7. The London train, which we were travelling in, arrived half an hour late.
8. The English, whom Napoleon called a nation of shopkeepers, live mainly on trade.
9. My father-in-law, in whose judgment I have great confidence, advised me to invest in some oil shares.
10. She suffers horribly from sea-sickness, to which nothing is more unpleasant. (Note: Mistake in the book. Correct statement: She suffers horribly from seasickness. There is nothing more unpleasant than that.)
11. The Thames, which flows from west to east, is the most important, but not the longest river in England.
12. She left her handbag, which contained both her money and her passport, in the restaurant. (Note: Spelling mistake in the book. Correct sentence: She left her handbag in the restaurant. It contained both her money and her passport.)
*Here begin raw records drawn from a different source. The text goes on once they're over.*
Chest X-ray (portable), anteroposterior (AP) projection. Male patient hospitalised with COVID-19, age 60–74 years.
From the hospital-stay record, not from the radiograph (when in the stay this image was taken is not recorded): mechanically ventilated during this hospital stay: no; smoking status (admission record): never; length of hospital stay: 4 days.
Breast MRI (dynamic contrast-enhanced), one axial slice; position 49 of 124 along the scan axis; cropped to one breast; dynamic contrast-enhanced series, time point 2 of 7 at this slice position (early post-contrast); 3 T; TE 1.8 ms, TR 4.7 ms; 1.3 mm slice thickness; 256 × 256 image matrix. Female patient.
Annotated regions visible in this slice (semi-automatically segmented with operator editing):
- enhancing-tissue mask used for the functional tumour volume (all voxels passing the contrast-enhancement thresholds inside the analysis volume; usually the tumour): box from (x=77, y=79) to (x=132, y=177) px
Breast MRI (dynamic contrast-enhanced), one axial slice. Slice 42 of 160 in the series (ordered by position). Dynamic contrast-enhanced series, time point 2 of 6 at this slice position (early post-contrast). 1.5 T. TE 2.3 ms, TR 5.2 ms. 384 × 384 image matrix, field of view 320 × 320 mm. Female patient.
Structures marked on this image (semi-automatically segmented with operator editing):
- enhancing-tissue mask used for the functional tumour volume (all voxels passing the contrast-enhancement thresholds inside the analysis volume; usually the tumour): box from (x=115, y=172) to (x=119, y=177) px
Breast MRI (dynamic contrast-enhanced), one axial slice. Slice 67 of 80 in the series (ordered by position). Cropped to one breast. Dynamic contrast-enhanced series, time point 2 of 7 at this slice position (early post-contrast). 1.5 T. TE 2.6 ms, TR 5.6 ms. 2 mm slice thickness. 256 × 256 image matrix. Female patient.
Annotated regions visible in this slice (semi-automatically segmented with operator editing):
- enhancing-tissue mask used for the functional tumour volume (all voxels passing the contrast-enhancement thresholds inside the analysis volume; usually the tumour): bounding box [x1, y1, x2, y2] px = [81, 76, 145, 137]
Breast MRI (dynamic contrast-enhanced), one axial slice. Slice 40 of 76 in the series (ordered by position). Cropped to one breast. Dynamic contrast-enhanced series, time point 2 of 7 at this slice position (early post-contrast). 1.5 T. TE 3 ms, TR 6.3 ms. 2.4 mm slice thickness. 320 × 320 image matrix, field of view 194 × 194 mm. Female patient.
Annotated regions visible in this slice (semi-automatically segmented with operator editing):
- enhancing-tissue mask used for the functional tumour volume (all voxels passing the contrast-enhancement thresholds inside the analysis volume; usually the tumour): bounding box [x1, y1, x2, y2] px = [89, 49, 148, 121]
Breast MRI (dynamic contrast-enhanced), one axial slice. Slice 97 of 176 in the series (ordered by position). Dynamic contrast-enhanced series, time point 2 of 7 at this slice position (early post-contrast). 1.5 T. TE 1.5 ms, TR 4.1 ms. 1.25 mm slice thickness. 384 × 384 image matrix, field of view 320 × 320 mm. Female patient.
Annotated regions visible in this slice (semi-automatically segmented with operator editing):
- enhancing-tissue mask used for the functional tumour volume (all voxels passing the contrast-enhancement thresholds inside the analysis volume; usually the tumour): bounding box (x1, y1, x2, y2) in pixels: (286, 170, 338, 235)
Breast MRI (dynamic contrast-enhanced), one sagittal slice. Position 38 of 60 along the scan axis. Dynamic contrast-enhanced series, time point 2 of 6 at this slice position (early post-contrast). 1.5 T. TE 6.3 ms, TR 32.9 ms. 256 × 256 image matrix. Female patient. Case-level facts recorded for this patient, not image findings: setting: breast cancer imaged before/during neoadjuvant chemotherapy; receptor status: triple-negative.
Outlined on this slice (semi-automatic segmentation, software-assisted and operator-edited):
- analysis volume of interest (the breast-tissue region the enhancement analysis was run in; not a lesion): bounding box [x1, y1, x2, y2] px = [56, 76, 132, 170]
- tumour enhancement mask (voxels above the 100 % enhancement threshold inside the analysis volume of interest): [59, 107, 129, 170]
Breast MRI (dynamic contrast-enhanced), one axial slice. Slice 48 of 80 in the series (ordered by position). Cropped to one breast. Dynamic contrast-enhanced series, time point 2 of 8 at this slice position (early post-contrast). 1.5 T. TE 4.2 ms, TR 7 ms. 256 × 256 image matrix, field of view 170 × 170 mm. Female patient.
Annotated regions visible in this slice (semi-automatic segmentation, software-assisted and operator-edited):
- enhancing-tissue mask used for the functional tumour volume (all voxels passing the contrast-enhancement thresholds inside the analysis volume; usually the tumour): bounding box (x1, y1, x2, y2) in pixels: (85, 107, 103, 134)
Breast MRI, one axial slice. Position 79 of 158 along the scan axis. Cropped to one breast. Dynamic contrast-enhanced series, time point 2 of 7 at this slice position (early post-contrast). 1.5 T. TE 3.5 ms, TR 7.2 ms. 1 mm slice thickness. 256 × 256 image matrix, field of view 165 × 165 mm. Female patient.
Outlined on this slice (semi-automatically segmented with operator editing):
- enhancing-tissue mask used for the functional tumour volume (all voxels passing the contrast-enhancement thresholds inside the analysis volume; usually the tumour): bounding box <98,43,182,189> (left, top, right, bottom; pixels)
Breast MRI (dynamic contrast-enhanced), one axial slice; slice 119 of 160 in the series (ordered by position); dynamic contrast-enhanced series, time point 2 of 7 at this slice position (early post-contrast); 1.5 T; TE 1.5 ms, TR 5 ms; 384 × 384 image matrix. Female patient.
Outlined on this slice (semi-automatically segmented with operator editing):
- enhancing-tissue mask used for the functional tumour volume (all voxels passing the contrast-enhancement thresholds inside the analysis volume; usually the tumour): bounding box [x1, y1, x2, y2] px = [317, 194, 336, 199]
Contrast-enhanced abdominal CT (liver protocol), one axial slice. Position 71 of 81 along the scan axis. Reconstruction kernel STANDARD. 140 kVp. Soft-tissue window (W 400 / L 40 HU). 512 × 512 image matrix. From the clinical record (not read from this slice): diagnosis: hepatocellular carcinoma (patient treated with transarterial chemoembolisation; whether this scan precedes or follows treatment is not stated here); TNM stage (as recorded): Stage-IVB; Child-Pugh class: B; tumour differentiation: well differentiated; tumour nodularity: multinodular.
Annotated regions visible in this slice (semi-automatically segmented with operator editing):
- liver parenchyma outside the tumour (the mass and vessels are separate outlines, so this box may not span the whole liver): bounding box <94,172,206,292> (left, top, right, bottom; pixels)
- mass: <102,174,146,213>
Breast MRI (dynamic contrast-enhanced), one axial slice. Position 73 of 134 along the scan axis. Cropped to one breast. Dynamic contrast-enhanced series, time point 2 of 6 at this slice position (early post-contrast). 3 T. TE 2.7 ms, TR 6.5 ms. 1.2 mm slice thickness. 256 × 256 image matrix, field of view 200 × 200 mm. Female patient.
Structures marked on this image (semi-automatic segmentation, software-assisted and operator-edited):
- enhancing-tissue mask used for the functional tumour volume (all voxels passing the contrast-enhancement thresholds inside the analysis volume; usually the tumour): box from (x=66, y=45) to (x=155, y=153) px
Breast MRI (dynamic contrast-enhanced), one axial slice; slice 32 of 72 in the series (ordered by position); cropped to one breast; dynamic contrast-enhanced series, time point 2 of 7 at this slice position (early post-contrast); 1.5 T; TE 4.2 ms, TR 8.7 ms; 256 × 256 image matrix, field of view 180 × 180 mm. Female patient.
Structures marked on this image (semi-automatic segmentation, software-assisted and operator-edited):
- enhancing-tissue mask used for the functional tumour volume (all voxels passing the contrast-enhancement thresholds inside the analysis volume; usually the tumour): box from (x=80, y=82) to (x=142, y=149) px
13. The burst water-pipes, which were frozen in the last spell of cold weather, have been mended.
14. This car, which I only paid £ 500 for, is a 1984 model.
15. I don’t like the attitude of the head waiter, who obviously wants a bigger tip.
16. Queen Victoria, whom everyone respected, died in 1901.
17. Indigestion, which most people suffer from at some time in their lives, often results from eating the wrong kind of food.
18. The old man whom I took him to hospital last night, is very ill.
19. My nephew, who is is emigrating to Australia, has just left England.
20. My niece, whose first husband died, has just got married again.